I look away. ‘Well then, I guess I’m silly.’

‘Why?’ Christian asks, confused.

‘Because I’m not there yet,’ I say, looking at my feet, and then back up at him again, shrugging my shoulders, admitting it.

‘Then yes, I am afraid you are a silly, silly girl’ Christian says, but kindly.

‘I know.’

We are sitting on my wall by now. It’s a warm night, and
the air smells wonderful. It is past midnight, and there is a chill, nipping at my arms, giving me goose pimples. I am already a little hungover. But Christian and I want to swing our legs off the side of my wall for five more minutes, and enjoy the guilty pleasure of staying up late and talking about nothing, and everything. We are as comfortable as it is possible to be in an Armani suit and a silk dress, sitting on old rugged slate stones.

‘Now, tell me about this Adrian guy. He was kind of bland-looking, although nice and tall, I’ll grant you.’
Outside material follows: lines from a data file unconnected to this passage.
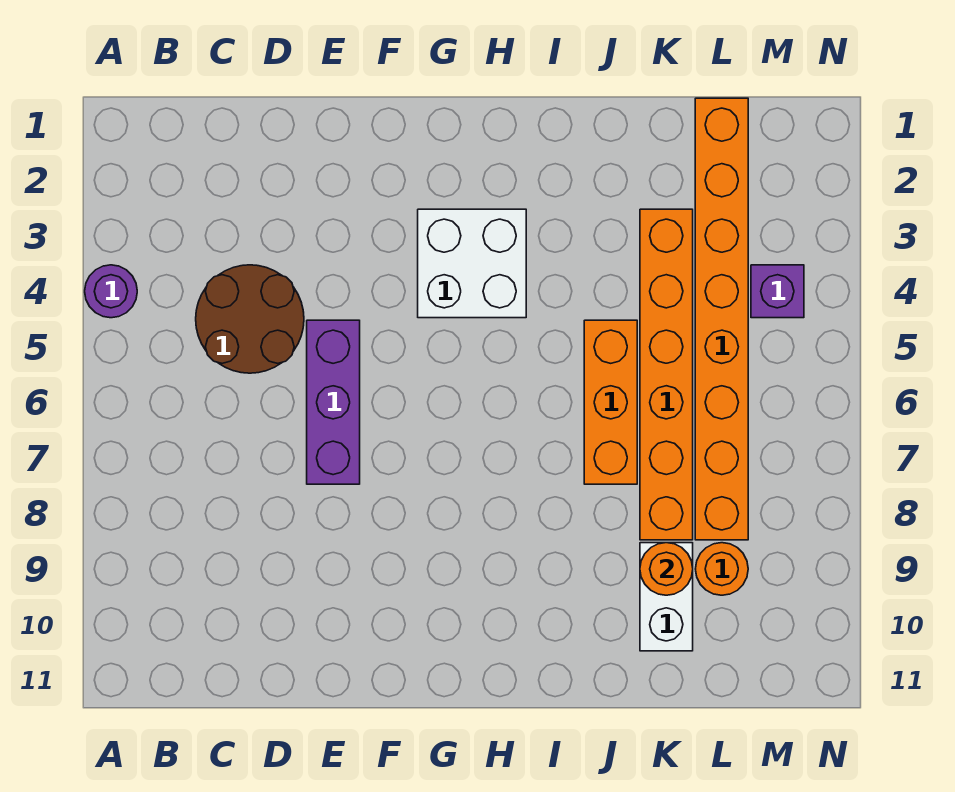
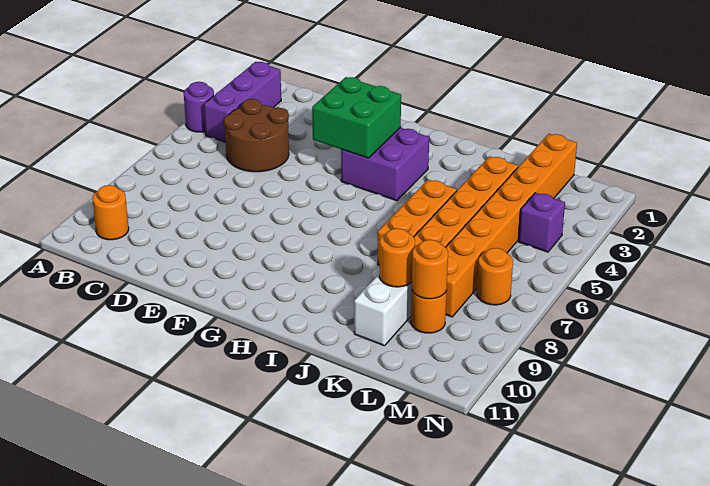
none -> orange round brick B10 level 1
purple brick E5:E7 level 1 -> purple brick B2:B4 level 1
none -> green brick F3:G4 level 2
white brick G3:H4 level 1 -> purple brick G3:H4 level 1
none -> orange round brick L9 level 2
none -> orange round brick M7 level 1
‘Well, what do you want to know?’

‘What’s his story? What’s with the phone stapled to his ear?’

‘His story, and the phone, are because, officially at least, he is with somebody else.’

‘With?’ Christian is confused.

‘He’s engaged to somebody else.’ I nod my head with acceptance as I say it, flatly, in a tone that I hope will stop Christian being too appalled. It doesn’t work.
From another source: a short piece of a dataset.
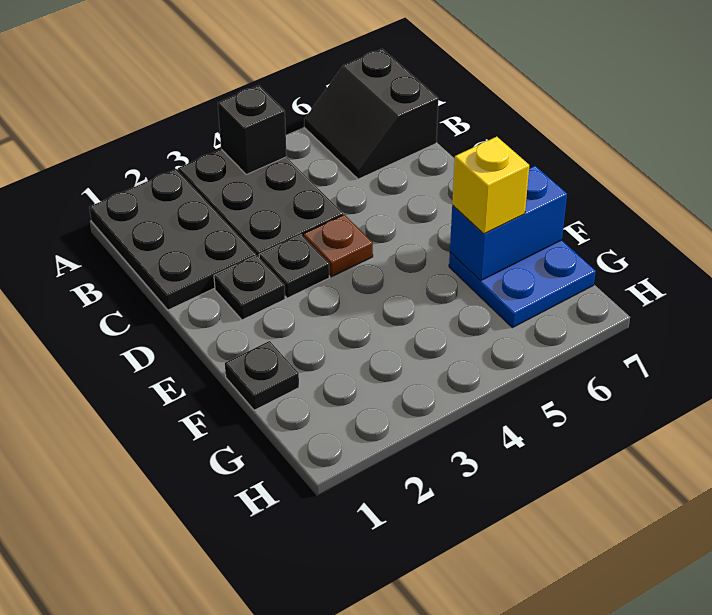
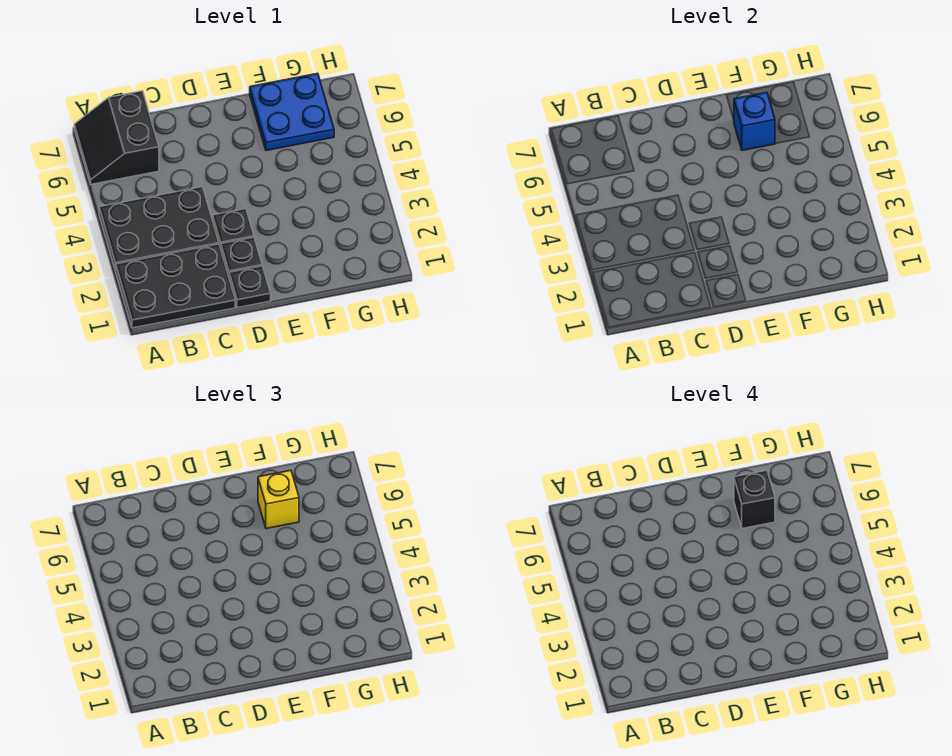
black brick A4 level 2 -> black brick F6 level 4
black slope A6:B7 level 1 top 7 -> black slope A6:B7 level 1 top B
brown plate D4 level 1 -> none
black plate F1 level 1 -> black plate D1 level 1
blue brick F6:F7 level 2 -> blue brick F6 level 2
‘No he isn’t!’ He claps his hands once, and then guiltily puts them back down at his sides.

‘Yes he is!’ I say, and laugh. It strikes me that I might cut a desperate figure, hungry for somebody to love me, willing to take whatever scraps are thrown my way. Or maybe I seem, to everybody else, simply to want what I can’t have. Maybe everybody else can see quite clearly that I just like the idea of Adrian, and not the reality, so his scraps are more than enough. Maybe he is the tragic one. Maybe the whole world is tragic, in love with the wrong person, wanting something they can’t have, desperate for a reason to leave, desperate for some excitement to make staying more bearable, desperate not to let go. Christian isn’t quite so understanding.

‘That is just … weird! I’m sorry, it’s super weird! It’s
crazy drunken madness! Who cheats when they aren’t even married yet? Isn’t engagement supposed to be the happy time? Not that I know … but that’s right, right?’ Christian searches my face for clarification.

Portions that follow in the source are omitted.